Iran, India and Russia have resumed talks on activating the International North-South Transport Corridor that will cut freight time to Europe by half and bring down cost for the benefit of east and southeast Asian exporters.
The three countries are leading such talks since 2000, through the existing road route and with the development of some railroad gaps in between the 7,200-km-long multimodal network of ship, rail and road, Indian daily newspaper The Statesman reported.
“INSTC was discussed during Iranian President Hassan Rouhani’s visit to India in February while Russia maintains a strong interest in the trade route,” said P S Raghavan, convener of National Security Advisory Board in the Indian government.
“It is not only to make Indian-Russian trade or Indian-European trade profitable, actually it will make it very lucrative for east Asia and southeast Asia exporters. There is nothing to stop the INSTC from being activated in a matter of months.”
Raghavan noted that capacity building can be carried out, as trade volume increases and progress is made on related issues adding that the potential is enormous and well known.
With no trade sanctions against Iran, the INSTC becomes “very competitive”, he said.
Raghavan said INSTC cuts transportation time and cost by half compared to the Suez Canal route.
The current shipment through Suez Canal route involves a longer distance and is expensive, as well as congested.
INSTC could transport exports from India’s west coast, through Iran’s Bandar Abbas and Chabahar ports, Central Asian states, Russia and onwards to Europe.
“Indian-Iranian-Russian customs have discussed transshipment processes while logistics such as containerization needs to be sorted out,” Raghavan said after addressing the 12th Institute of South Asian Studies International Conference on South Asia.
The conference was organized by the Institute of South Asian Studies, a think tank of the National University of Singapore.
“It needs a special purpose vehicle of multinational capacity to manage the transportation network from end-to-end,” he said.
In 2014, the Federation of Freight Forwarders Association of India had a dry run on INSTC.
INSTC member states recognize the potential for efficient and seamless North-South transport caused by economic globalization and by ever-increasing trade within the Eurasia region, the forwarders had said in a report at that time.
The rail link between Astara in Azerbaijan and the namesake town on the Iranian side of the border was officially opened in a ceremony on March 29 concurrent with the visit of Iran’s President Hassan Rouhani to Baku.
Around 7,600 tons of freight have already been carried on the route, which forms part of INSTC, since the operation of the first freight train on Feb. 8.

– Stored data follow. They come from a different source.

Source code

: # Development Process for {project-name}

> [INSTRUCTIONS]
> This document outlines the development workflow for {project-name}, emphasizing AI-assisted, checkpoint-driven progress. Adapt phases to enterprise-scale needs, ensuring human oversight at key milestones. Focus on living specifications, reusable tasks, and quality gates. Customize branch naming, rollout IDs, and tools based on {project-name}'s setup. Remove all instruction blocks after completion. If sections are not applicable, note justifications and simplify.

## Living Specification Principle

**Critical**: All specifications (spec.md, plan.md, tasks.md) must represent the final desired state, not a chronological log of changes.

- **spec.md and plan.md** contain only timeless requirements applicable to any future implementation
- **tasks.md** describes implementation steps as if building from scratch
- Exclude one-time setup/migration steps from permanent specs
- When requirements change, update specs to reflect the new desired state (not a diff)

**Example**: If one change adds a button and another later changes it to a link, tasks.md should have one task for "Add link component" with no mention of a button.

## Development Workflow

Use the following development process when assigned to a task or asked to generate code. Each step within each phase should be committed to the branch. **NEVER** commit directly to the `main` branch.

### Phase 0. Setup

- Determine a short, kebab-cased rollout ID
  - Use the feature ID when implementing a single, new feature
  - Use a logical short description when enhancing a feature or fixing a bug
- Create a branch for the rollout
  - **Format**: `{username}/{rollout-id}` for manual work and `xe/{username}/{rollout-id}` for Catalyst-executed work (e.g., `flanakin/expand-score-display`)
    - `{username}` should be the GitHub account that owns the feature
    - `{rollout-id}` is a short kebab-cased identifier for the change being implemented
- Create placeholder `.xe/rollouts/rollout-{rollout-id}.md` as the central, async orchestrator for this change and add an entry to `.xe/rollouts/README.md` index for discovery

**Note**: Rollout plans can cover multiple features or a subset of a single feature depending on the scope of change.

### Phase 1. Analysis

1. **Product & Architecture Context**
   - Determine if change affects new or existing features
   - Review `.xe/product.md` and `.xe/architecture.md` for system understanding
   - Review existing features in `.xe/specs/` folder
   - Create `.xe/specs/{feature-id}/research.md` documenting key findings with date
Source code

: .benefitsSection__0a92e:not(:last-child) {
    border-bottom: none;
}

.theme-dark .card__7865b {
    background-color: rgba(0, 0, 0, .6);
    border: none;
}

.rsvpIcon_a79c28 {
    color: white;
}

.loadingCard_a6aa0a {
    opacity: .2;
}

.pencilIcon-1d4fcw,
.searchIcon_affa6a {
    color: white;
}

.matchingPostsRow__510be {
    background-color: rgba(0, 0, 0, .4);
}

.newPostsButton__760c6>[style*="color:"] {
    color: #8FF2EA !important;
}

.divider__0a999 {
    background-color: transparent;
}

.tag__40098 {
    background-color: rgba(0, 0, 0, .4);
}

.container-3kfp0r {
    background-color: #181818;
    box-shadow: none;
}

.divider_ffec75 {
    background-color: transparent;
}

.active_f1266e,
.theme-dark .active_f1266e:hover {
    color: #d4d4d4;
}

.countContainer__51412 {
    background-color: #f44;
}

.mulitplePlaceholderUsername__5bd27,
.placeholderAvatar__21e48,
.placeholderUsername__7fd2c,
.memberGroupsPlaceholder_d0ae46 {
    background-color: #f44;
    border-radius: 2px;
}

The 10-km extension of Azerbaijan’s 1,524 mm gauge rail network runs for around 8.5 km in Azerbaijan and 1.5 km in Iran, including an 82.5-meter-long, 8-meter-high and 11.8-meter-wide bridge over River Astarachay that forms the border. It was built at a cost of around $60 million, financed by Azerbaijan, including a 35-hectare freight transshipment facility that will be operated by Azerbaijan’s national railroad ADY under a 25-year BOT agreement with Iran’s national rail entity IRIR.